If an older person is deemed clinically well and safe to remain at home by the Pathfinder team on the initial 112/999 response, the Pathfinder Follow-Up Team can respond immediately and over subsequent days to provide a short period of intensive intervention at home. This role of the Follow-Up Team includes case management, rehabilitation and equipment provision. This input typically lasts for up to one week, with the aim of stabilising the situation and connecting the older person to alternative hospital and community based services for longer-term intervention where required.
Bridget Clarke, NAS Lead, Out of Hospital Cardiac Arrest Strategy and Associated Specialist Programmes, said:
“Pathfinder not only offers an alternative to assessment in the ED, but also acts as a connector and integrator of the person at home with the services and agencies in the acute, community, and voluntary setting that can most appropriately meet their needs. In terms of outcomes, it has demonstrated that it can keep patients safely and appropriately at home, at rates comparable with established UK pre- hospital services.”
When it is necessary for the patient to travel to hospital Pathfinder can manage a more planned interaction with the ED which benefits both the patient and those working at the hospital.
Ms Clarke said:
“In the case of patients who do require transport to the ED and who may need to be admitted to an in-patient bed, hospital therapists and teams benefit from receiving a handover of a comprehensive assessment of the patient in their home prior to transfer to hospital. Pathfinder helps to reduce congestion in busy EDs and improves the environment for patients and staff on the floor, and improves overall flow through and performance of the ED. The service enables increased ED capacity to care for other patients, by supporting this cohort of complex, frail patients at home.”
Paul Bernard, OT with the Pathfinder Service, said the service is also helping to reduce unnecessary patient journeys to the ED. “Our research has shown that most older patients can be safely and appropriately managed in their own home rather than being transported to the ED when they dial 112/999 with low acuity complaints”.

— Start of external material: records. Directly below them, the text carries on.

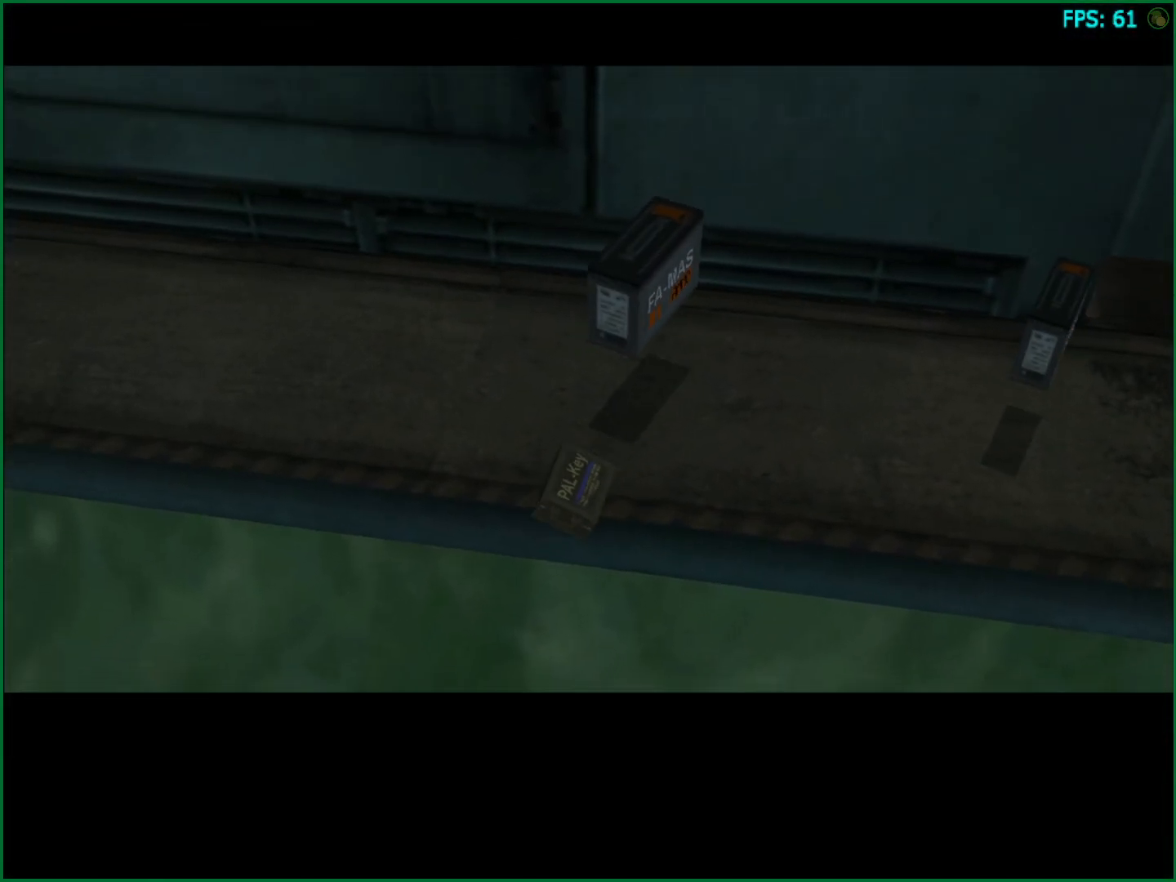
{"dt_ms": 1000, "buttons": [], "left_stick": "right", "right_stick": "center", "button_events": []}
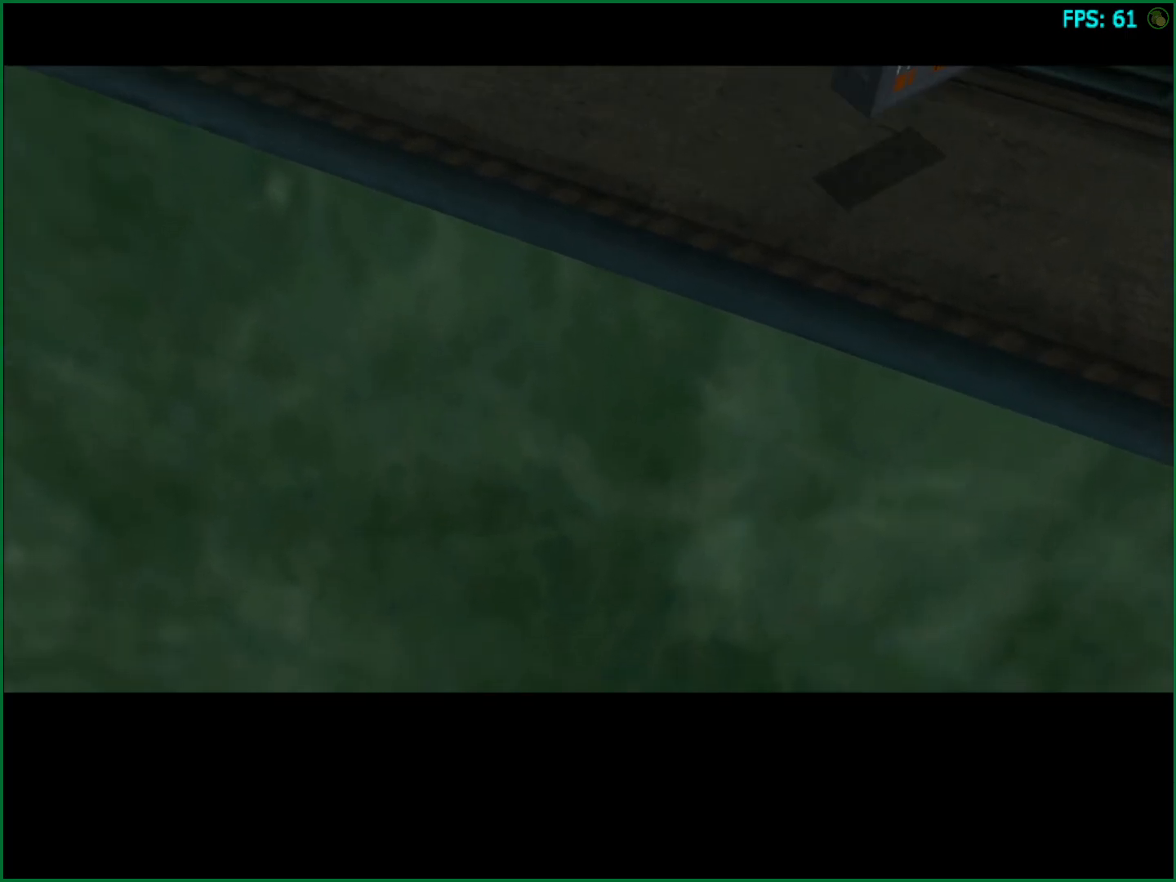
{"dt_ms": 500, "buttons": [], "left_stick": "right", "right_stick": "center", "button_events": []}
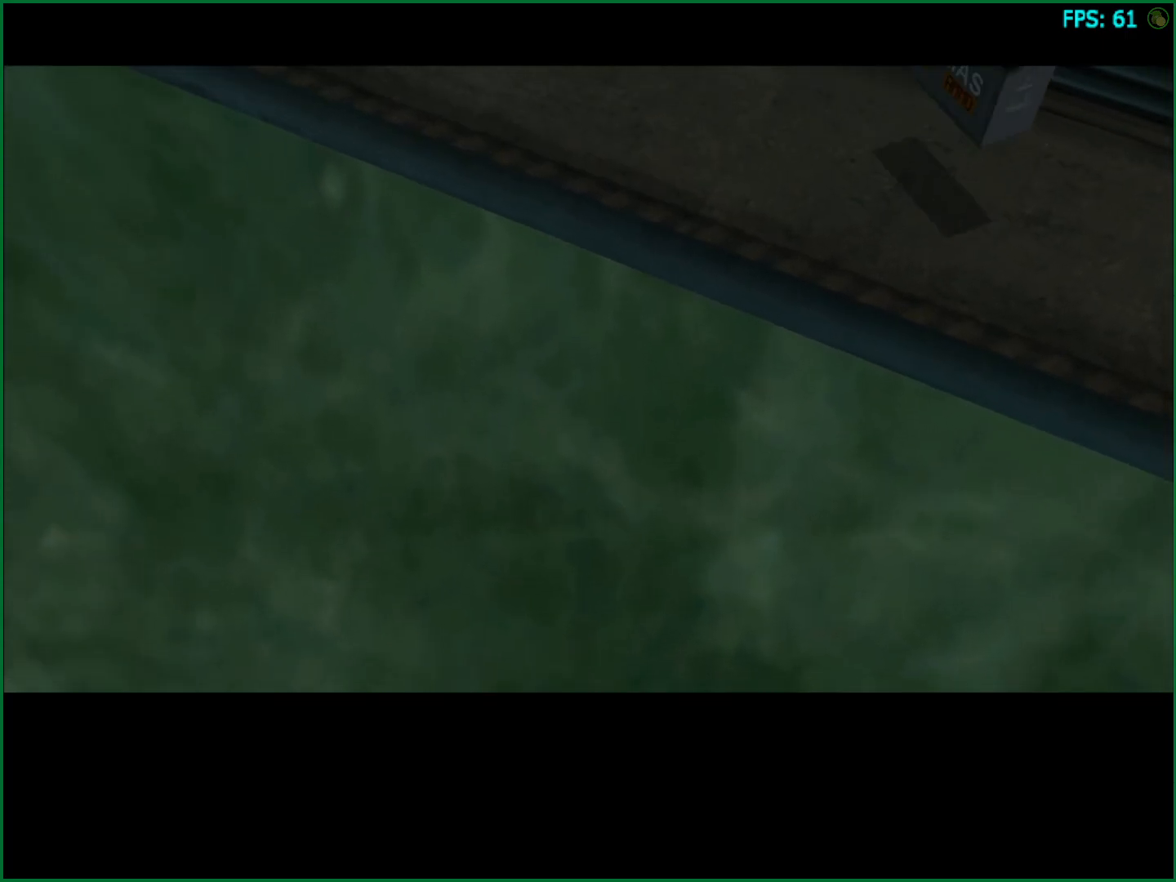
{"dt_ms": 500, "buttons": [], "left_stick": "right", "right_stick": "center", "button_events": []}
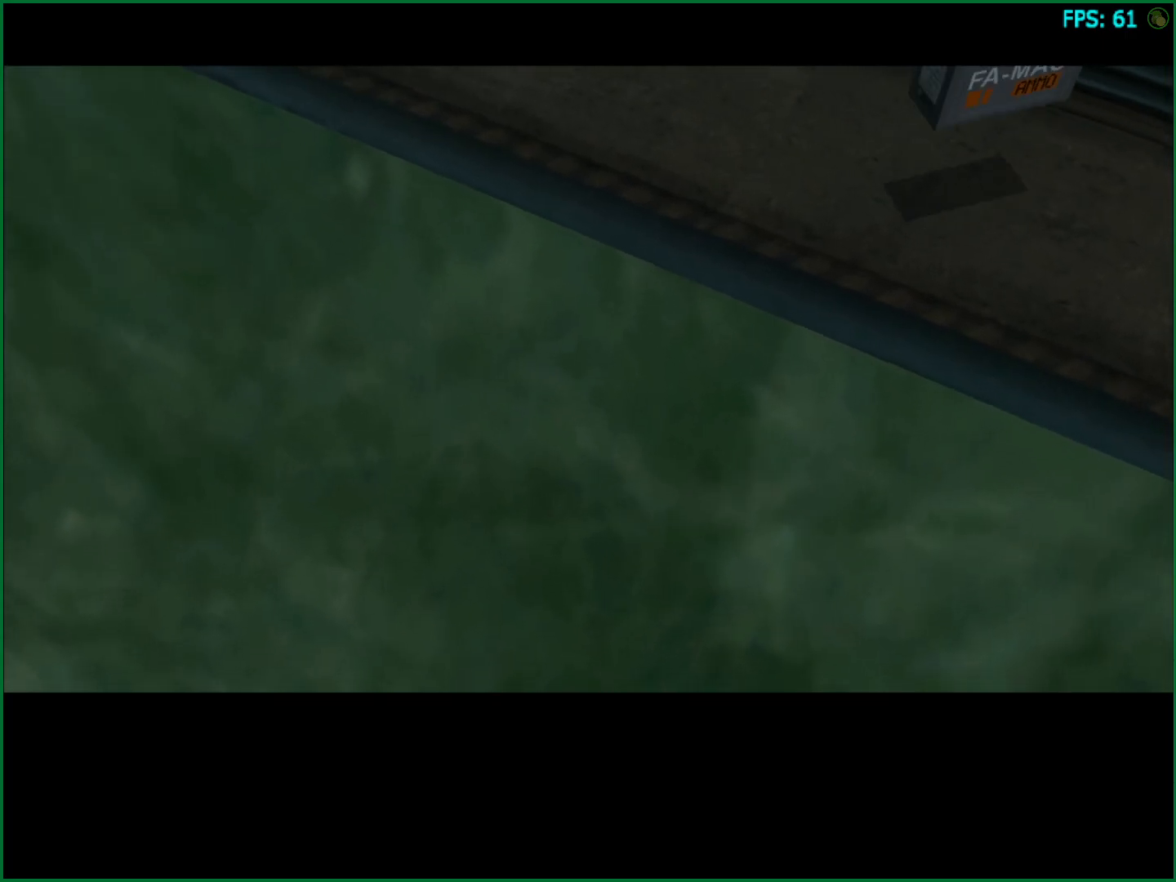
{"dt_ms": 500, "buttons": [], "left_stick": "right", "right_stick": "center", "button_events": []}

“Older people can be particularly vulnerable to adverse events and poor outcomes during ED attendances and hospitalisation. The service has developed alternatives to ED transportation through a whole network of hospital and community health resources working together to ensure patients are managed safely at home.”

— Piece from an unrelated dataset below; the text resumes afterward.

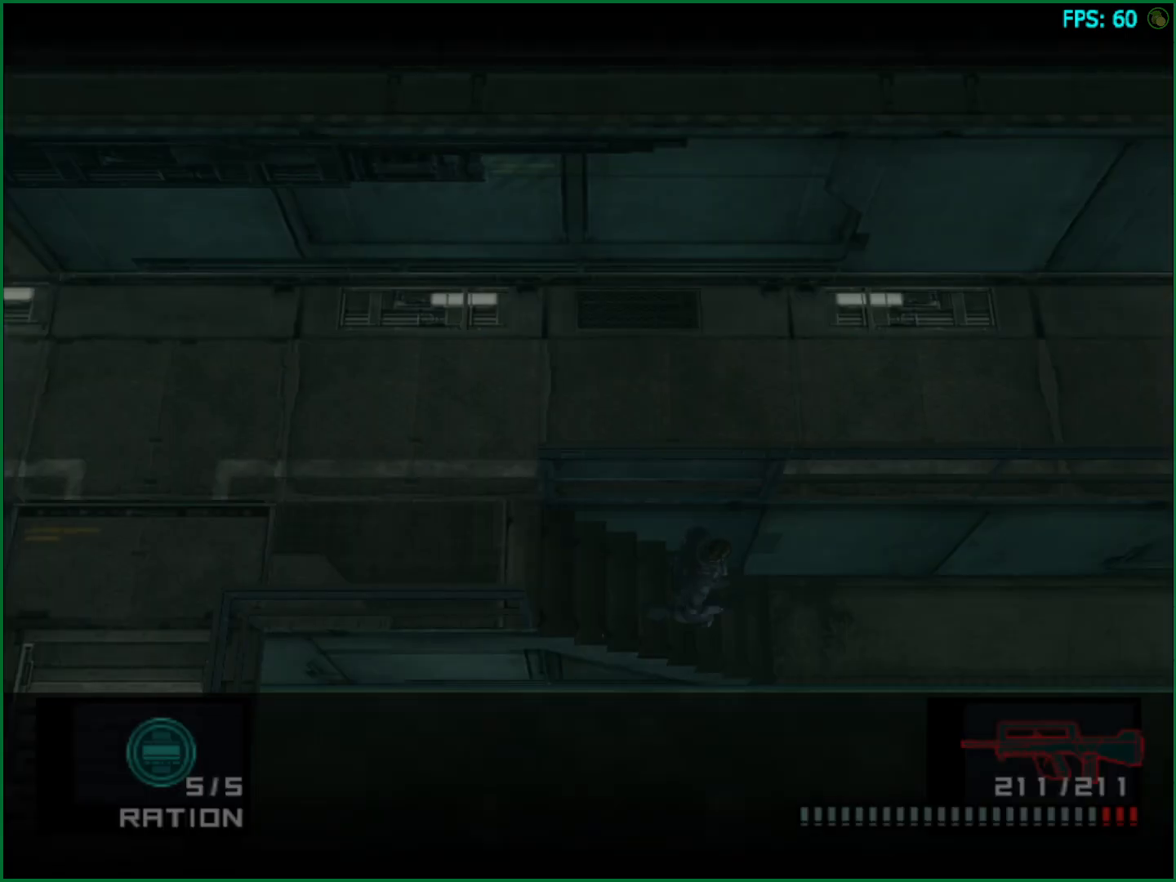
{"dt_ms": 500, "buttons": [], "left_stick": "right", "right_stick": "center", "button_events": []}
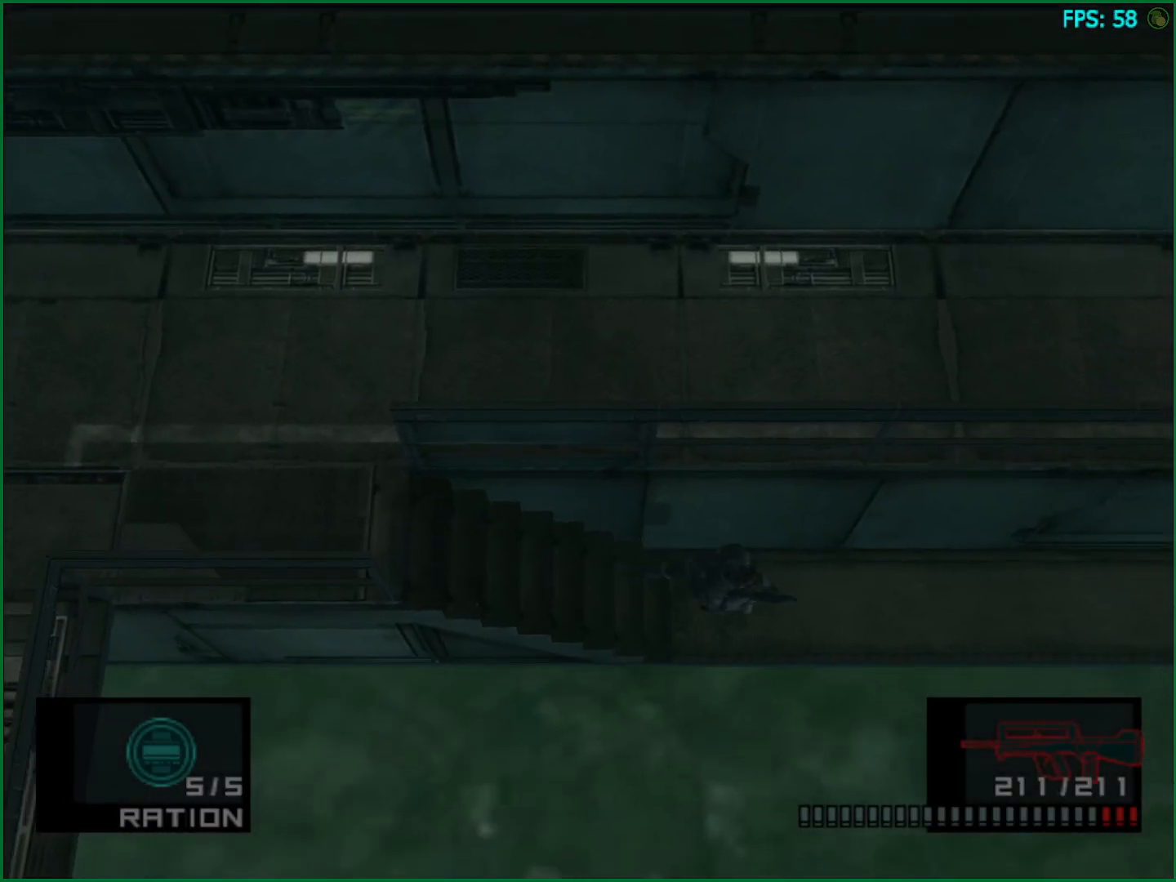
{"dt_ms": 500, "buttons": [], "left_stick": "up-right", "right_stick": "center", "button_events": [[83, "CROSS", "down"], [133, "CROSS", "up"], [183, "CROSS", "down"], [317, "CROSS", "up"]]}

“Pathfinder is a good example of organisations working in an integrated way to improve outcomes for patients. To do this it has required the formation of a joint team from two organisations, as well as close collaboration with a wide variety of other organisations and teams including Dublin Fire Brigade, Primary Care, the Integrated Care Team, the Community Intervention Team and the NAS Community Paramedics. Patient feedback has been overwhelmingly positive and strongly confirms that older people hugely value the Pathfinder model”.
Sláintecare Integration Fund 2020
The service received funding from the Sláintecare Integration Fund 2020 to test the model, and has been operational since May 2020. It is now in the process of being mainstreamed and it is intended to expand the model to other parts of the country so that older people who dial 112/99 with low acuity complaints in other areas of Ireland will also benefit from this model of care.